I’ve forgotten how to write essays.
I only know how to write blog posts. And I can’t even do that well.
I’m supposed to have a thesis? With topic sentences to support my thesis? Then have a conclusion summarizing what I just spent several paragraphs stating?
All the while I have to write clearly, concisely, coherently?
That’s too much to ask from me.
How not to write an essay:
- Change your thesis a million times
- Write a first draft the day before it’s due
- Submit a rough draft
How I write an essay:
- Change your thesis a million and one times
- Write a first draft the night before it’s due
- Submit the very rough draft anyway
Today, a teacher of mine announced to the class that I wrote an awesome research paper. I’m not sure I believe him, but here’s what I did.
- Start researching early. The earlier you start, the more time you have. The later you start, the less time you have. Simple, basic logic. Too bad people enjoy doing this thing called procrastinating. I advise you not to jump on the bandwagon if you plan on writing an A+ paper.
- Let your teacher guide you. Ask questions if you are confused. Seek clarification so you know what your professor is expecting of you. Email them if you’re too shy to speak to them face to face.
- Pick the right number of sources. If you pick too many, your paper may be all over the place. If you pick too few, your paper may sound redundant. Depending on the length of your paper, the number of sources you use will vary. Sometimes your teacher gives a range. If that’s the case, aim to fall in the middle of that range.
- Select the right kind of sources. Some sources won’t help you formulate your thesis, arguments, etc. Pick what you use wisely.
- Record references and thoughts.

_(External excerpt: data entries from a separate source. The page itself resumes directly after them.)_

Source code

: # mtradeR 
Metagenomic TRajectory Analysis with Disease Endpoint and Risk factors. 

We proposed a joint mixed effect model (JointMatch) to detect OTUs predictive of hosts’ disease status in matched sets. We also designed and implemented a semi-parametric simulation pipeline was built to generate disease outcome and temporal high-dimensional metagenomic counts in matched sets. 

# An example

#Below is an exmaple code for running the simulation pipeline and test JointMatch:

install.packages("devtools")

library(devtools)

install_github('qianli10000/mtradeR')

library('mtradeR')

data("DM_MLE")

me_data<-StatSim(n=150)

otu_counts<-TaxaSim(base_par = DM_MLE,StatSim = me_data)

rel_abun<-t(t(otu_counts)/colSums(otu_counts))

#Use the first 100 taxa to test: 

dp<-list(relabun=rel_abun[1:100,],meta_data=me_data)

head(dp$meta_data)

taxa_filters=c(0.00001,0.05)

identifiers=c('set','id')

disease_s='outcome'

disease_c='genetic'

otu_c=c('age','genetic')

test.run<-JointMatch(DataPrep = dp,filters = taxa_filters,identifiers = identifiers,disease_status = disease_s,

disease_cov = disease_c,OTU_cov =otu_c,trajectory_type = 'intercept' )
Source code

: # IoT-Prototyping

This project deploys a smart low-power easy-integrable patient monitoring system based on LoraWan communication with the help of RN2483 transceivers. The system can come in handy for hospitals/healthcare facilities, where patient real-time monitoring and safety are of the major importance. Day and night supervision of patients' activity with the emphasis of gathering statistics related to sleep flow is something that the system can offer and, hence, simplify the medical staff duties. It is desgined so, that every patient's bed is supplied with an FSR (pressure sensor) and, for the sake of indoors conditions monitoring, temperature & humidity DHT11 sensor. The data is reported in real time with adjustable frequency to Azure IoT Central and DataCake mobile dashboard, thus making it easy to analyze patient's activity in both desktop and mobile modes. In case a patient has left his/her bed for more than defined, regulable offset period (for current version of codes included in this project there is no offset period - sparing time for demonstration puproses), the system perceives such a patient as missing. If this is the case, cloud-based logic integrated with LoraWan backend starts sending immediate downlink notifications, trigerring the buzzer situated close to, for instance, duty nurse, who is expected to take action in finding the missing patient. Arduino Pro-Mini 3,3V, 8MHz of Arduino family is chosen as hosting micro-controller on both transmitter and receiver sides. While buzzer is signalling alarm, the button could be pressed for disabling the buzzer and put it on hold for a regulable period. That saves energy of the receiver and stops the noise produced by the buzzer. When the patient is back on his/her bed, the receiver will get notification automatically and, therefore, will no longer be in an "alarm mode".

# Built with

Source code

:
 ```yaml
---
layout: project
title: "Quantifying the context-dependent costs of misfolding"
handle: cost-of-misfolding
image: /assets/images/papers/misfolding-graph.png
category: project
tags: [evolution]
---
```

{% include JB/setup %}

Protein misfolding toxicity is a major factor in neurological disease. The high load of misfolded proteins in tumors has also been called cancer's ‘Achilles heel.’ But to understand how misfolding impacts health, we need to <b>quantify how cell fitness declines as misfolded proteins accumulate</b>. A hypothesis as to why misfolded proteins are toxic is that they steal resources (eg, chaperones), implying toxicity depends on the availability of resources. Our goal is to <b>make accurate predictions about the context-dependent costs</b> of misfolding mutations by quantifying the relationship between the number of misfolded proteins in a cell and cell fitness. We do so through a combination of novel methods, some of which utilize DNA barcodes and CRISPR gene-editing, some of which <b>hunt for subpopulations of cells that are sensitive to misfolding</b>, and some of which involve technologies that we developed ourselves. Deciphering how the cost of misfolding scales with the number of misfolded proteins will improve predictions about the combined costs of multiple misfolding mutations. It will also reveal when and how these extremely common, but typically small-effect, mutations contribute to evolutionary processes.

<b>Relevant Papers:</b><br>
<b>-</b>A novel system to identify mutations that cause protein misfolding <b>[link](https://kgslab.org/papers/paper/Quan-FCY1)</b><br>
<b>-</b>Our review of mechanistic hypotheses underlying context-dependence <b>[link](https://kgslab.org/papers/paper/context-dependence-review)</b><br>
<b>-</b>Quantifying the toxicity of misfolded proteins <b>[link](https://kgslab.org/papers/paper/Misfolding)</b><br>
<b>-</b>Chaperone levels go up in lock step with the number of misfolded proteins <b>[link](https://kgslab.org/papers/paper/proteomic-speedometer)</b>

I didn’t do this but had I done this from the beginning, my life would have been so much easier. I’m giving you a chance to learn from me. Take it.

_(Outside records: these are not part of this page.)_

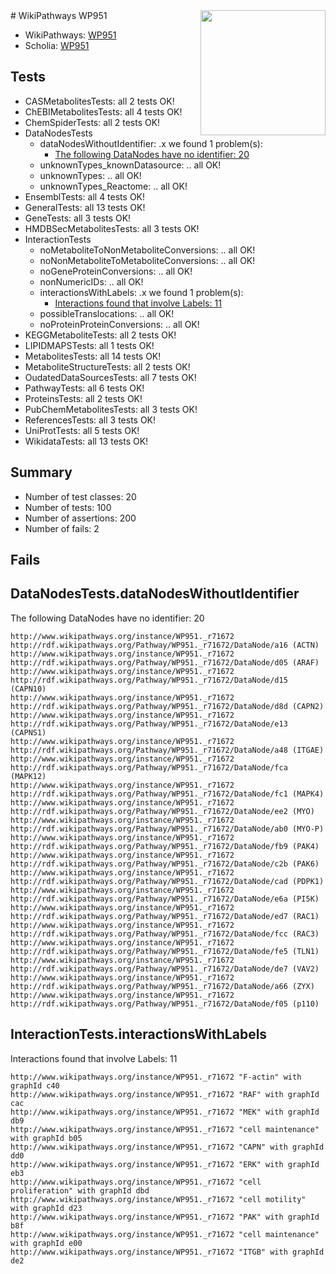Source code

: <img style="float: right; width: 200px" src="https://upload.wikimedia.org/wikipedia/commons/thumb/8/83/Wplogo_with_text_500.png/640px-Wplogo_with_text_500.png" />
# WikiPathways WP951

* WikiPathways: [WP951](https://new.wikipathways.org/pathways/WP951)
* Scholia: [WP951](https://scholia.toolforge.org/wikipathways/WP951)
## Tests
* CASMetabolitesTests: all 2 tests OK!
* ChEBIMetabolitesTests: all 4 tests OK!
* ChemSpiderTests: all 2 tests OK!
* DataNodesTests
    * dataNodesWithoutIdentifier: .x we found 1 problem(s):
        * [The following DataNodes have no identifier: 20](#8792c4af)
    * unknownTypes_knownDatasource: .. all OK!
    * unknownTypes: .. all OK!
    * unknownTypes_Reactome: .. all OK!
* EnsemblTests: all 4 tests OK!
* GeneralTests: all 13 tests OK!
* GeneTests: all 3 tests OK!
* HMDBSecMetabolitesTests: all 3 tests OK!
* InteractionTests
    * noMetaboliteToNonMetaboliteConversions: .. all OK!
    * noNonMetaboliteToMetaboliteConversions: .. all OK!
    * noGeneProteinConversions: .. all OK!
    * nonNumericIDs: .. all OK!
    * interactionsWithLabels: .x we found 1 problem(s):
        * [Interactions found that involve Labels: 11](#fe97a8b9)
    * possibleTranslocations: .. all OK!
    * noProteinProteinConversions: .. all OK!
* KEGGMetaboliteTests: all 2 tests OK!
* LIPIDMAPSTests: all 1 tests OK!
* MetabolitesTests: all 14 tests OK!
* MetaboliteStructureTests: all 2 tests OK!
* OudatedDataSourcesTests: all 7 tests OK!
* PathwayTests: all 6 tests OK!
* ProteinsTests: all 2 tests OK!
* PubChemMetabolitesTests: all 3 tests OK!
* ReferencesTests: all 3 tests OK!
* UniProtTests: all 5 tests OK!
* WikidataTests: all 13 tests OK!


## Summary

* Number of test classes: 20
* Number of tests: 100
* Number of assertions: 200
* Number of fails: 2

## Fails

<a name="8792c4af" />

## DataNodesTests.dataNodesWithoutIdentifier

The following DataNodes have no identifier: 20
```
http://www.wikipathways.org/instance/WP951._r71672 http://rdf.wikipathways.org/Pathway/WP951._r71672/DataNode/a16 (ACTN)
http://www.wikipathways.org/instance/WP951._r71672 http://rdf.wikipathways.org/Pathway/WP951._r71672/DataNode/d05 (ARAF)
http://www.wikipathways.org/instance/WP951._r71672 http://rdf.wikipathways.org/Pathway/WP951._r71672/DataNode/d15 (CAPN10)
http://www.wikipathways.org/instance/WP951._r71672 http://rdf.wikipathways.org/Pathway/WP951._r71672/DataNode/d8d (CAPN2)
http://www.wikipathways.org/instance/WP951._r71672 http://rdf.wikipathways.org/Pathway/WP951._r71672/DataNode/e13 (CAPNS1)
http://www.wikipathways.org/instance/WP951._r71672 http://rdf.wikipathways.org/Pathway/WP951._r71672/DataNode/a48 (ITGAE)
http://www.wikipathways.org/instance/WP951._r71672 http://rdf.wikipathways.org/Pathway/WP951._r71672/DataNode/fca (MAPK12)
http://www.wikipathways.org/instance/WP951._r71672 http://rdf.wikipathways.org/Pathway/WP951._r71672/DataNode/fc1 (MAPK4)
http://www.wikipathways.org/instance/WP951._r71672 http://rdf.wikipathways.org/Pathway/WP951._r71672/DataNode/ee2 (MYO)
http://www.wikipathways.org/instance/WP951._r71672 http://rdf.wikipathways.org/Pathway/WP951._r71672/DataNode/ab0 (MYO-P)
http://www.wikipathways.org/instance/WP951._r71672 http://rdf.wikipathways.org/Pathway/WP951._r71672/DataNode/fb9 (PAK4)
http://www.wikipathways.org/instance/WP951._r71672 http://rdf.wikipathways.org/Pathway/WP951._r71672/DataNode/c2b (PAK6)
http://www.wikipathways.org/instance/WP951._r71672 http://rdf.wikipathways.org/Pathway/WP951._r71672/DataNode/cad (PDPK1)
http://www.wikipathways.org/instance/WP951._r71672 http://rdf.wikipathways.org/Pathway/WP951._r71672/DataNode/e6a (PI5K)
http://www.wikipathways.org/instance/WP951._r71672 http://rdf.wikipathways.org/Pathway/WP951._r71672/DataNode/ed7 (RAC1)
http://www.wikipathways.org/instance/WP951._r71672 http://rdf.wikipathways.org/Pathway/WP951._r71672/DataNode/fcc (RAC3)
http://www.wikipathways.org/instance/WP951._r71672 http://rdf.wikipathways.org/Pathway/WP951._r71672/DataNode/fe5 (TLN1)
http://www.wikipathways.org/instance/WP951._r71672 http://rdf.wikipathways.org/Pathway/WP951._r71672/DataNode/de7 (VAV2)
http://www.wikipathways.org/instance/WP951._r71672 http://rdf.wikipathways.org/Pathway/WP951._r71672/DataNode/a66 (ZYX)
http://www.wikipathways.org/instance/WP951._r71672 http://rdf.wikipathways.org/Pathway/WP951._r71672/DataNode/f05 (p110)
```

<a name="fe97a8b9" />

## InteractionTests.interactionsWithLabels

Interactions found that involve Labels: 11
```
http://www.wikipathways.org/instance/WP951._r71672 "F-actin" with graphId c40
http://www.wikipathways.org/instance/WP951._r71672 "RAF" with graphId cac
http://www.wikipathways.org/instance/WP951._r71672 "MEK" with graphId db9
http://www.wikipathways.org/instance/WP951._r71672 "cell maintenance" with graphId b05
http://www.wikipathways.org/instance/WP951._r71672 "CAPN" with graphId dd0
http://www.wikipathways.org/instance/WP951._r71672 "ERK" with graphId eb3
http://www.wikipathways.org/instance/WP951._r71672 "cell proliferation" with graphId dbd
http://www.wikipathways.org/instance/WP951._r71672 "cell motility" with graphId d23
http://www.wikipathways.org/instance/WP951._r71672 "PAK" with graphId b8f
http://www.wikipathways.org/instance/WP951._r71672 "cell maintenance" with graphId e00
http://www.wikipathways.org/instance/WP951._r71672 "ITGB" with graphId de2
```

- Don’t fixate on your arguments too quickly. They may change. So don’t get caught up in saying something that you neglect to say another point that’s even stronger.
- Polish, polish, polish. Grammar mistakes make for bad impressions. Spelling mistakes make for even worse impressions. Your chances of getting a good mark increases every time you read over your work and fix your errors.
- Save, save, save. You never know when the power may go out. A friend of mine learned this the hard way. Don’t make the same mistake she did.